Vettel-Herausforderer Räikkönen braucht die Ruhe

Enstone (dpa) - Kimi Räikkönen ließ selbst die vom Lotus-Team heiß ersehnte Präsentation des ersten Formel-1-Wagens für die neue Saison gewohnt stoisch und emotionslos über sich ergehen. Der wortkarge Finne verzog bei der Vorstellung des E21 kaum eine Miene.

In einem schriftlichen Interview seines Teams ließ er aber keine Zweifel daran, dass er sich nach WM-Rang drei in seinem ersten Comeback-Jahr und seinem Team noch mehr zutraut. „Natürlich gibt es einen ziemlich harten Wettkampf und jeder möchte gewinnen.
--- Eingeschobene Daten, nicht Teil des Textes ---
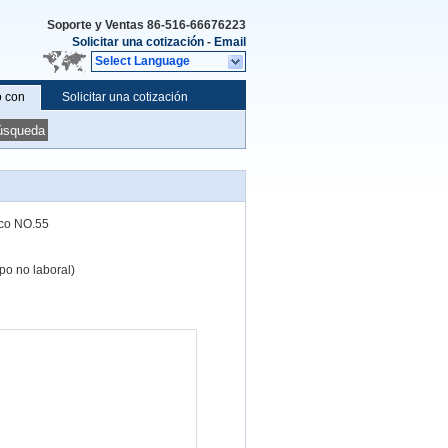
Soporte y Ventas
86-516-66676223
Solicitar una cotización
-
Email
Select Language
o con
Solicitar una cotización
úsqueda
ico NO.55
o no laboral)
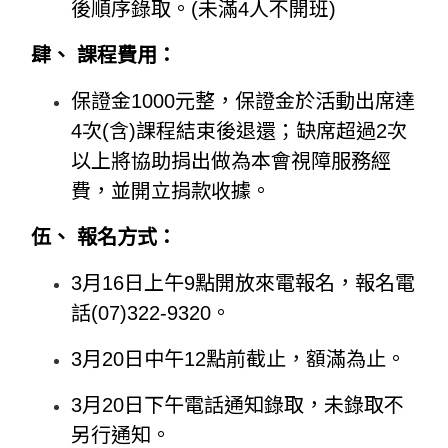
後順序錄取。(未滿4人不開班)
肆、 課程費用：
保證金1000元整，保證金於活動出席達
4次(含)課程結束後退還；缺席超
過2次
以上將協助捐出做為本會視障服務經
費，並開立捐款收據。
伍、 報名方式：
3月16日上午9點開放來電報名，報名電
話(07)322-9320。
3月20日中午12點前截止，額滿為止。
3月20日下午電話通知錄取，未錄取不
另行通知。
Das Team hat aber schon jeden geschlagen, und es gibt keinen Grund, warum das nicht wieder gelingen sollte“, sagte der Finne, der in seine zweite Saison mit Lotus startet. 2012 war das erste Jahr nach seinem Comeback - und was für eins!

Der Weltmeister von 2007 (Ferrari) fuhr siebenmal aufs Podium und holte sich Anfang November in Abu Dhabi sogar seinen 19. Grand-Prix-Sieg. Dabei sorgte Räikkönen auch für einen seiner legendären Sätze. Nach einem Funkspruch durch sein Team fauchte der Finne zurück: „Lasst mich in Ruhe, ich weiß, was ich tue.“

Sein neuer Dienstwagen ähnelt dem Vorgängermodell, was angesichts der geringen Regeländerungen nicht besonders frappierend ist. Farblich wurde indes das traditionelle schwarz-goldene Lotus-Design durch rote Elemente ergänzt. Das kann die krumme Nase optisch aber auch nicht wettmachen. Lotus verzichtete auf die erlaubte Blende, um den Knick vorm Cockpit kosmetisch zu verschönern.

„Einige Teile des Wagens haben wir von Grund auf neu entworfen, in anderen Bereichen haben wir die Grundzüge unserer Designphilosophie der vergangenen Jahre weiter entwickelt“, sagte Technikchef James Allison. „Wir wissen, dass wir in der letzten Saison ein gutes Auto hatten“, meinte Räikkönen: „Jeder arbeitet jetzt daran, das Beste aus dem neuen Wagen herauszuholen.“

Denn das erste Saisonziel ist ambitioniert: Mindestens Platz drei in der Konstrukteurswertung. Auch dank eines finanziell lukrativen Deals mit Getränkehersteller Coca-Cola könnte Lotus das packen. Am Ende des vergangenen Jahres musste sich der Traditionsrennstall (303 Punkte) noch hinter Red Bull (460), Ferrari (400) und McLaren (378) einreihen.

Mehr wäre vielleicht auch im vergangenen Jahr schon dringewesen. Das größte Problem aus Fahrersicht stellte aber Räikkönens französischer Kompagnon Romain Grosjean dar. Er holte zwar 96 Zähler, verbrachte aber gefühlt mehr Zeit im Kiesbett als auf dem Asphalt.

„Das war wieder der Verrückte aus Kurve eins“, schimpfte Anfang Oktober in Suzuka Sebastian Vettels Red-Bull-Partner Mark Webber, nachdem Crashpilot Grosjean mal wieder in eine Kollision verwickelt gewesen war. „Ich habe jetzt viel mehr Erfahrung in der Formel 1. Ich weiß jetzt noch besser, wie ich mit den Ingenieuren zusammenzuarbeiten habe“, beteuerte Grosjean.

In Sachen Kommunikation gilt Kollege Räikkönen nicht gerade als Idealfall. Dennoch funktionierte der 33-Jährige aus Espoo bei Lotus trotz zweijähriger Auszeit auf Anhieb wie zu besten alten Zeiten.

Bei dem Hype um das Duell Vettel gegen Fernando Alonso im Ferrari ging sein hervorragender dritter Platz nach seinem Rallye-Ausflug 2010/2011 fast ein bisschen unter. Für Räikkönen kein Problem. „Ich habe meine Rückkehr in die Formel 1 im vergangenen Jahr genossen“, sagte er nun. „Es gibt keinen Grund, warum ich dieses Jahr nicht auch genießen sollte.“ Solange ihn am besten alle in Ruhe lassen.